How include resolution works

The include resolution is the process of finding the file that is referenced by the include keyword.

Terminology

• Virtual CI YAML: Is the GitLab CI YAML that is generated by gitlab-ci-verify to check the effective pipeline configuration. It only exists in memory and is not written to disk.

How gitlab-ci-verify resolves includes

gitlab-ci-verify resolves includes by following these steps:

1. Collect all includes.
2. Make sure each include is unique, while keeping their order.
3. Resolve each local include by reading the file and adding it to the virtual CI YAML.
4. Add all includes to the virtual CI YAML end.

Once this processing is done, the virtual CI YAML is used for checks, including validation by the Pipeline Lint API.

How includes are joined to the Virtual CI YAML

Limitations

As gitlab-ci-verify cant apply the exact same logic as the Gitlab CI YAML resolver, it has some limitations:

• Conditional includes are always resolved
• No deep merge
• Duplicated keys in the virtual CI YAML
• Remote includes are not resolved

You can find more in-depth information about each of these limitations in the following sections.

Conditional includes are always resolved

Gitlab CI allows including files conditionally using rules.
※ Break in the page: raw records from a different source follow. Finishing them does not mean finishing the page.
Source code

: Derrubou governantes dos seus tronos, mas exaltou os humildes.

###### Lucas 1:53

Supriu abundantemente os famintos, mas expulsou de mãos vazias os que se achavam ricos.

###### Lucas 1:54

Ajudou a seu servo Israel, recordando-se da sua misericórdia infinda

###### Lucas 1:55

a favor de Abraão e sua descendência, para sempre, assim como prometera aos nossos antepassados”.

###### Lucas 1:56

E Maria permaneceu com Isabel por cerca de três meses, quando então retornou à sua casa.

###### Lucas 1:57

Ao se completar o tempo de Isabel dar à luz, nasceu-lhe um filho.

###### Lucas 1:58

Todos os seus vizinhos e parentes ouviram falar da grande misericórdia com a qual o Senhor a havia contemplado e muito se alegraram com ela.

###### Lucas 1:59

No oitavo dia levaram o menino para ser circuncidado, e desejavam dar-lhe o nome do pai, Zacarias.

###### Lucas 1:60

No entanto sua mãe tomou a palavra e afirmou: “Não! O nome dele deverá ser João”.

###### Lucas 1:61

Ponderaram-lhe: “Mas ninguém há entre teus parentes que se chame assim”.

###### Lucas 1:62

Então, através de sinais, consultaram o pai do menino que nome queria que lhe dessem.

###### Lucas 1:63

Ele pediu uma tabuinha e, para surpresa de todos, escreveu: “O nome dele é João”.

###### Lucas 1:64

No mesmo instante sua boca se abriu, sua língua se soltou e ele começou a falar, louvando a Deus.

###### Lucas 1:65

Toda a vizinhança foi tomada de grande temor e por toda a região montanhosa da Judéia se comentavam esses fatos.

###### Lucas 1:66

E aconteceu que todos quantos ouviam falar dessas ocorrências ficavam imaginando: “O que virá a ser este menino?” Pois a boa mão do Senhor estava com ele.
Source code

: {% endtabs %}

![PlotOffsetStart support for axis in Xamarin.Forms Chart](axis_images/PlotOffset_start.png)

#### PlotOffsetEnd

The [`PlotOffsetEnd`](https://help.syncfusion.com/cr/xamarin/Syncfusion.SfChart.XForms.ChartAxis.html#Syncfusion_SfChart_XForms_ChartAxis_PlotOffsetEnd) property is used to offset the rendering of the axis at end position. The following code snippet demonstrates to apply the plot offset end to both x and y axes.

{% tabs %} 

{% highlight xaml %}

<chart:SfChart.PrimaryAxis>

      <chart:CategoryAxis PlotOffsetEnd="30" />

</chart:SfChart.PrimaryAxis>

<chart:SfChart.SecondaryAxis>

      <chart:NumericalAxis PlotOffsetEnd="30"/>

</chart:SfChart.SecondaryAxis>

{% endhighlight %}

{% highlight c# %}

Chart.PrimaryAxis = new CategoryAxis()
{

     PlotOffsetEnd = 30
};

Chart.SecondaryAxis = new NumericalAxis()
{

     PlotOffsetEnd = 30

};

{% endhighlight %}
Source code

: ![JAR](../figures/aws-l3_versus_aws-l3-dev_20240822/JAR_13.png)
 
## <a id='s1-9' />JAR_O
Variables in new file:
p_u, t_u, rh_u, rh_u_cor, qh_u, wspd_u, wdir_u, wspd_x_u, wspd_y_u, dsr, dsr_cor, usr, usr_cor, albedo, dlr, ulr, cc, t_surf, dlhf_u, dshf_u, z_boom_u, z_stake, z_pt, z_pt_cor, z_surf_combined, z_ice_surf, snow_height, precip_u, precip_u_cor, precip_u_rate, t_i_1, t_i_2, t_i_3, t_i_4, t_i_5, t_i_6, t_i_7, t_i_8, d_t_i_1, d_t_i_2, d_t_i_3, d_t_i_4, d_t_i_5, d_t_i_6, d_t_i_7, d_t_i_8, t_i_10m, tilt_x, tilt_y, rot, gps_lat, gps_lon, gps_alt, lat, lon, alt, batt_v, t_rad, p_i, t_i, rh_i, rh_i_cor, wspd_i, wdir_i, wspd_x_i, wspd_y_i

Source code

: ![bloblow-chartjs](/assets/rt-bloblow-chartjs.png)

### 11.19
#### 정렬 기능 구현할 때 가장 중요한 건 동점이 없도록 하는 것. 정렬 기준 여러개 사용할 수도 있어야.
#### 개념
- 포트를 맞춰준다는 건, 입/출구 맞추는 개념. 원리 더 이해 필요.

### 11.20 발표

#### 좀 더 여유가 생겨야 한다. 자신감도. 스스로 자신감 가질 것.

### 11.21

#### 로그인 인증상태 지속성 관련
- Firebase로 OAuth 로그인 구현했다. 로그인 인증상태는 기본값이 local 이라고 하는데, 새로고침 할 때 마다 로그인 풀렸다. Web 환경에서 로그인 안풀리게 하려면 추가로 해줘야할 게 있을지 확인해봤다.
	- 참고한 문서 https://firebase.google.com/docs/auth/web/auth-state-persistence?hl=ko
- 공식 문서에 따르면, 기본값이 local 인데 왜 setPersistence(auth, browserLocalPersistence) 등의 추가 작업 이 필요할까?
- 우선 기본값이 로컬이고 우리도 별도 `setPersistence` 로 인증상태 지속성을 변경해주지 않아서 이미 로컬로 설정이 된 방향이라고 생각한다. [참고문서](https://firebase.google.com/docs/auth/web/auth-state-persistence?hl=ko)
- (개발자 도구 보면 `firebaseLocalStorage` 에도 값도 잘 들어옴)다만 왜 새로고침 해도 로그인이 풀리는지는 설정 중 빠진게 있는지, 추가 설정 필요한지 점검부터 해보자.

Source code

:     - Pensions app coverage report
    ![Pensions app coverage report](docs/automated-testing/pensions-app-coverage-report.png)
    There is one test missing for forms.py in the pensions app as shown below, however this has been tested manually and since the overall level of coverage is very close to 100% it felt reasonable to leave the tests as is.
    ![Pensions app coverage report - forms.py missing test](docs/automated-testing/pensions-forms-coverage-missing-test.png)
This is not supported by gitlab-ci-verify.

include:
  - local: 'file.yml'
    rules:
      - if: $CI_COMMIT_REF_NAME == 'master'

Instead, includes are always resolved, regardless of the rules.

This also means that gitlab-ci-verify could include files for checking that are not included by Gitlab CI.

No deep merge

Gitlab CI uses deep merging for included files. This is not supported by gitlab-ci-verify.

For example, the following configuration would result in key being value in Gitlab CI, but other_value in gitlab-ci-verify:

• file.yml:

  key: value
  

• .gitlab-ci.yml:

  include:
    - local: 'file.yml'
  key: other_value
  

While this is not relevant for most use cases, it is important to keep in mind when using gitlab-ci-verify.

Especially the merged YAML for custom checks might differ from the actual Gitlab CI configuration.

This can include but is not limited to:

• job order in the effective YAML
• variable and script overrides

Duplicated keys in the virtual CI YAML

Gitlab CI allows duplicated keys in the CI YAML. This is not standard YAML behavior.

The last key with the same name will overwrite the previous ones.

For example, the following configuration would result in key being value in Gitlab CI, but other_value in gitlab-ci-verify:

key: value
key: other_value

This is also actively used as the virtual CI YAML is generated by joining all included files.

Remote includes are not resolved

GitLab CI allows you to load files from remote locations. This is not supported by gitlab-ci-verify for several reasons:

• Performance: Fetching remote files can be slow
• Reliability: Fetching remote files can fail, leading to flaky results

Besides that, gitlab-ci-verify assumes that any remote file is already linted by the user, ensuring its stability.